Dataset entries:
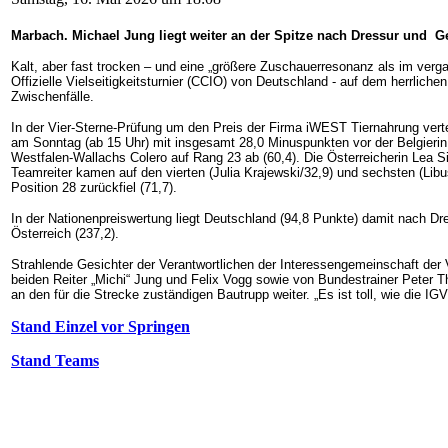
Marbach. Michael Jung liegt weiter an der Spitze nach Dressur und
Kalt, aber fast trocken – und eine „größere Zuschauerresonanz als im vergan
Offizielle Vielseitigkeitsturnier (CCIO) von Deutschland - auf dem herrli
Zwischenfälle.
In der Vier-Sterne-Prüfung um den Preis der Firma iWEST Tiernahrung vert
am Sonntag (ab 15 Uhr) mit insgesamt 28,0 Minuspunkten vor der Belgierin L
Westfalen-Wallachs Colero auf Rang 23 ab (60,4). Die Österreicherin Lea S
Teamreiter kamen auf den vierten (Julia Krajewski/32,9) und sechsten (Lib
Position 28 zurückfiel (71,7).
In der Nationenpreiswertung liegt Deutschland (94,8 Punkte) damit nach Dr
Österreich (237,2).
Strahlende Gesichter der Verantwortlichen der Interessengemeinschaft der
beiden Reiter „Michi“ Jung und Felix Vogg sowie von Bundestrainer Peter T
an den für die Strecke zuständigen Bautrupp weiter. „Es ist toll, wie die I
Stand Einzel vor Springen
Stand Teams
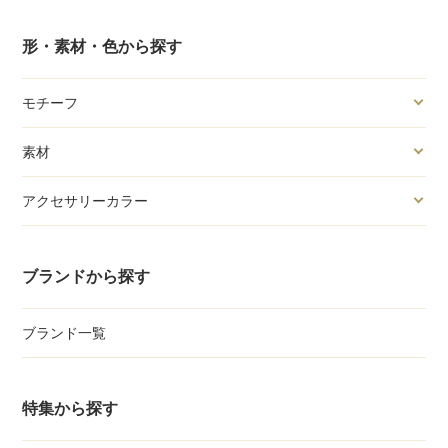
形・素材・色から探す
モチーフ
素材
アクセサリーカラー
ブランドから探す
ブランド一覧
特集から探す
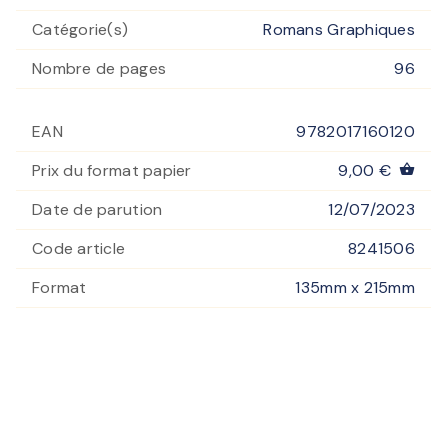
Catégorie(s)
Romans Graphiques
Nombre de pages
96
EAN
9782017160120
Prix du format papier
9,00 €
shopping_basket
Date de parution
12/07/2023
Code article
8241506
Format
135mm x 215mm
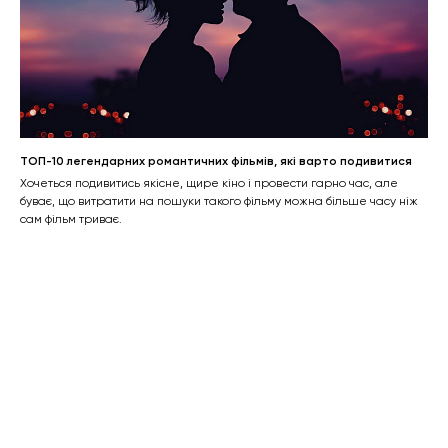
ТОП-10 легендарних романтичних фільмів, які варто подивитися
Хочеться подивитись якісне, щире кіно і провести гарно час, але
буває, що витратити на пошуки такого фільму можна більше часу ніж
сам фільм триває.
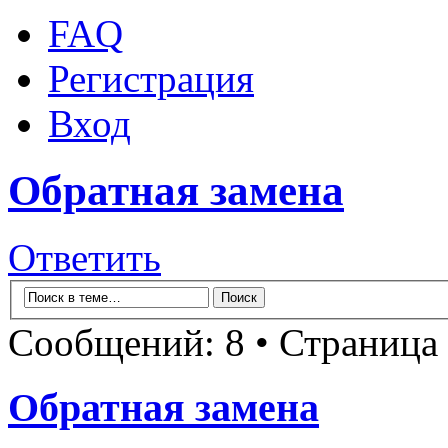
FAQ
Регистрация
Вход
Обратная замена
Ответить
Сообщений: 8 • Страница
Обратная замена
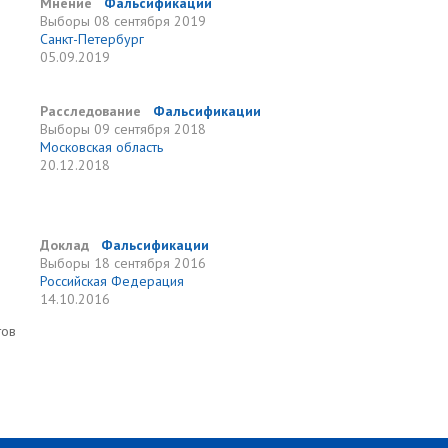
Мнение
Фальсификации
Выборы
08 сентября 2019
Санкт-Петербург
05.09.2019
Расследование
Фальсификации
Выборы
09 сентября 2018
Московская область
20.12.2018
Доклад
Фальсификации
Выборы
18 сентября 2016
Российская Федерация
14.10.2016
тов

...

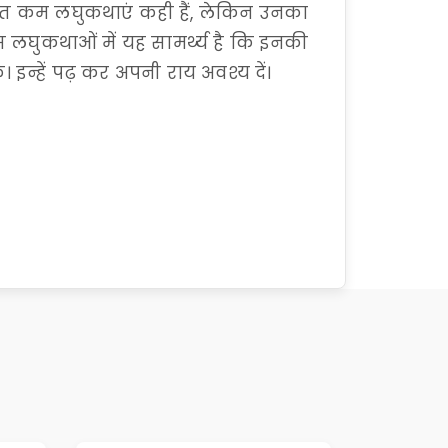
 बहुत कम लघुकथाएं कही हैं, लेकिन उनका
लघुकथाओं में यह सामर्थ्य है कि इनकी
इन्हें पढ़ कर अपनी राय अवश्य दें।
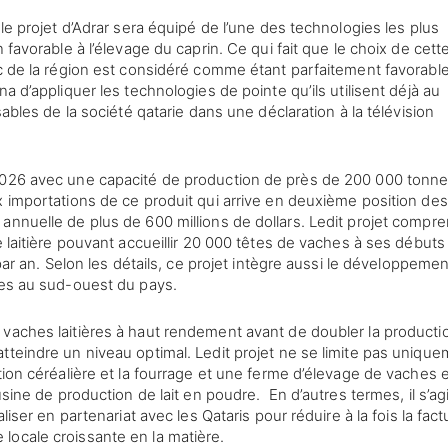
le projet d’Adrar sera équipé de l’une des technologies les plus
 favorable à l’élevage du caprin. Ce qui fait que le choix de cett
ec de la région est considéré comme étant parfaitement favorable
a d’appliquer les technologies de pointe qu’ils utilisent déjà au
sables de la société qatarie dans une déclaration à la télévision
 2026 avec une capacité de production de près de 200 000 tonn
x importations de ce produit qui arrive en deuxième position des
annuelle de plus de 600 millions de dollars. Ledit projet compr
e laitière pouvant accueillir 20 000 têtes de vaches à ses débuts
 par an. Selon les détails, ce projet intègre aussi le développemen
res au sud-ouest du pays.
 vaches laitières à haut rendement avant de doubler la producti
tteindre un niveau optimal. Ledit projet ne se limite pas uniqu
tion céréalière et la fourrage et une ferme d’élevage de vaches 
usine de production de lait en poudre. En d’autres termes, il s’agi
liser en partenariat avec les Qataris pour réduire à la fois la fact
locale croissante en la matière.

## Task goal
If the string "technologies" appears in a line of the data above, that line counts. State how many such lines there are and nothing more.

## Solution to the problem
2